To use the Oc4jCERTCHAINIndicator directive, the Oc4JExtractSSL directive must be set to On. The following lines show the way the directives must be set:
Oc4jExtractSSL On
Oc4jCertChainIndicator CERT_CHAIN_INDICATOR
The following is an example of the directives:
Oc4jExtractSSL On Oc4jCertChainIndicator SSL_CLIENT_CERT
The section describes documentation errata in installation and upgrade documentation. It includes the following topics:
Section 8.3.1, "Correction to SSLCARevocationFile Directive Description"
Section 8.3.2, "Correction to SSLCARevocationPath Directive Description"
Section 8.3.3, "Incorrect Web Address for mod_php Extensions Information"
Section 8.3.4, "Incorrect Tags Listed for 40-Bit and 56-Bit Export Ciphers"
The description for the SSLCARevocationFile directive in Oracle HTTP Server Administrator's Guide, Chapter 11, "Enabling SSL for Oracle HTTP Server," should be corrected as follows:
Specifies the file where you can assemble the Certificate RevocationLists (CRLs) from CAs (Certificate Authorities) that you accept certificates from. These are used for client authentication. Such a file is the concatenation of various PEM-encoded CRL files in order of preference. CRL files should be from a single issuer. Files specified by SSLCARevocationFile should not be hashed. There should be only one SSLCARevocationFile entry; if there are multiple entries, then the last one will be used. SSLCARevocationFile can be used alternatively and/or additionally to SSLCARevocationPath.

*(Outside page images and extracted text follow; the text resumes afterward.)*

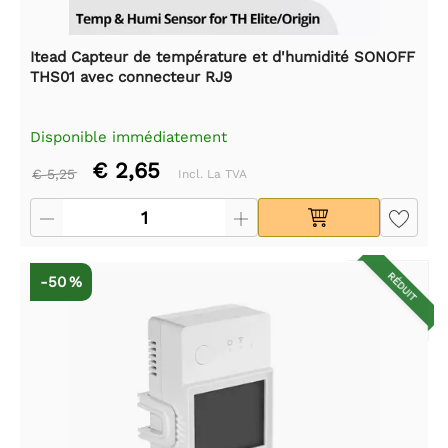
Itead Capteur de température et d'humidité SONOFF
THS01 avec connecteur RJ9
Disponible immédiatement
€ 2,65
€ 5,25
Incl. La TVA
RÉDUIT
-50 %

The description for the SSLCARevocationPath directive in Oracle HTTP Server Administrator's Guide, Chapter 11, "Enabling SSL for Oracle HTTP Server," should be corrected as follows:
Specifies the directory where PEM-encoded Certificate Revocation Lists (CRLs) are stored. These CRLs come from the CAs (Certificate Authorities) that you accept certificates from. If a client attempts to authenticate itself with a certificate that is on one of these CRLs, then the certificate is revoked and the client cannot authenticate itself with your server.

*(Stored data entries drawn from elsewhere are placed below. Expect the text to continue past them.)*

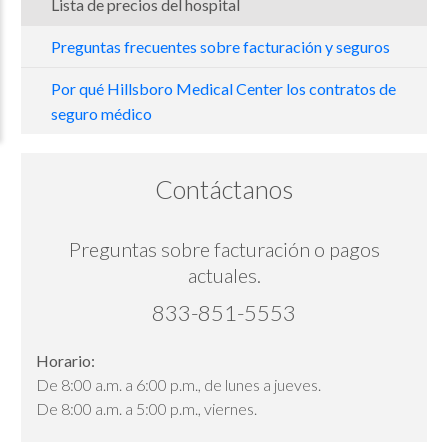
Lista de precios del hospital
Preguntas frecuentes sobre facturación y seguros
Por qué Hillsboro Medical Center los contratos de
seguro médico
Contáctanos
Preguntas sobre facturación o pagos
actuales.
833-851-5553
Horario:
De 8:00 a.m. a 6:00 p.m., de lunes a jueves.
De 8:00 a.m. a 5:00 p.m., viernes.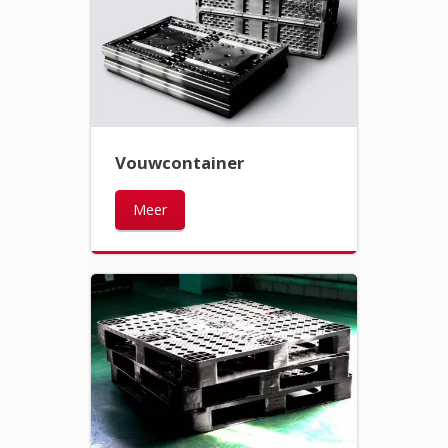
Vouwcontainer
Meer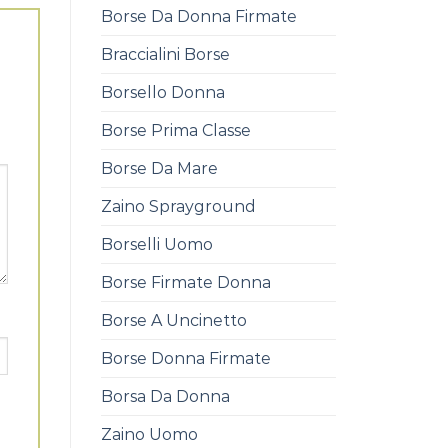
Borse Da Donna Firmate
Braccialini Borse
Borsello Donna
Borse Prima Classe
Borse Da Mare
Zaino Sprayground
Borselli Uomo
Borse Firmate Donna
Borse A Uncinetto
Borse Donna Firmate
Borsa Da Donna
Zaino Uomo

CRL files in the SSLCARevocationPath directory must be hashed. You can find the instructions to hash a CRL in Oracle Application Server Administrator's Guide, Section 15.2.5.2.1, "Renaming CRLs with a Hash Value for Certificate Validation." Note that orapki creates a file with a ".rN" extension. SSLCARevocationPath will not work with this extension and it is still possible to access with a revoked certificate. To get it to work with Oracle HTTP Server, change the extension from ".rN" to ".r0".

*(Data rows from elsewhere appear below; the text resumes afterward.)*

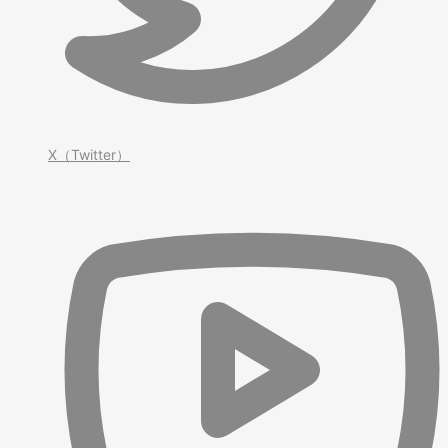
X（Twitter）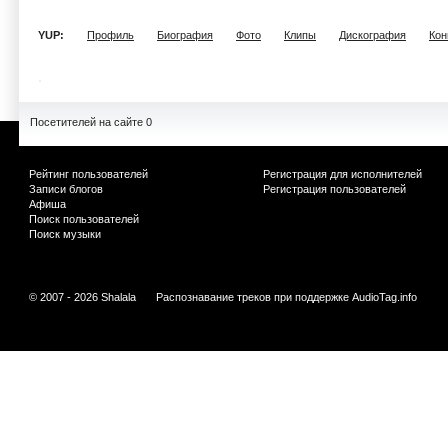
YUP:
Профиль
Биография
Фото
Клипы
Дискография
Кон
Посетителей на сайте 0
Рейтинг пользователей
Регистрация для исполнителей
Записи блогов
Регистрация пользователей
Афиша
Поиск пользователей
Поиск музыки
© 2007 - 2026 Shalala
Распознавание треков при поддержке
AudioTag.info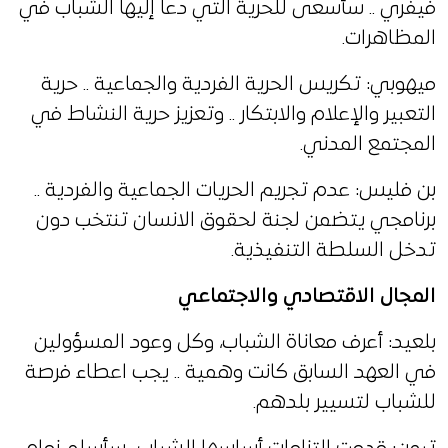
فيفري .. سأسعى للحرية التي دعا إليها الشباب في
المظاهرات.
ميهوبي: تكريس الحرية الفردية والجماعية .. حرية
التعبير والإعلام والابتكار .. وتعزيز حرية النشاط في
المجتمع المدني.
بن فليس: عدم تجريم الحريات الجماعية والفردية ..
برنامجي يتضمن لجنة لحقوق الانسان تنتخب دون
تدخل السلطة التنفيذية.
المجال الاقتصادي والاجتماعي
بلعيد: أعرف معاناة الشباب، وكل وعود المسؤولين
في العهد السابق كانت وهمية .. يجب اعطاء فرصة
للشباب لتسيير بلدهم.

SSLCARevocationPath can be used alternatively and/or additionally to SSLCARevocationFile.
The Web site provided for additional information on mod_php extensions was incorrect. The correct Web site is
Table 10-1, "SSLCipher Suite Tags", in the Oracle HTTP Server Administrator's Guide listed incorrectly the aliases for the 40-bit and the 56-bit export ciphers.
For 40-bit export cipher, do not use EXP40. Use EXPORT40 instead.
For 56-bit export cipher, do not use EXP56. Use EXPORT56 instead.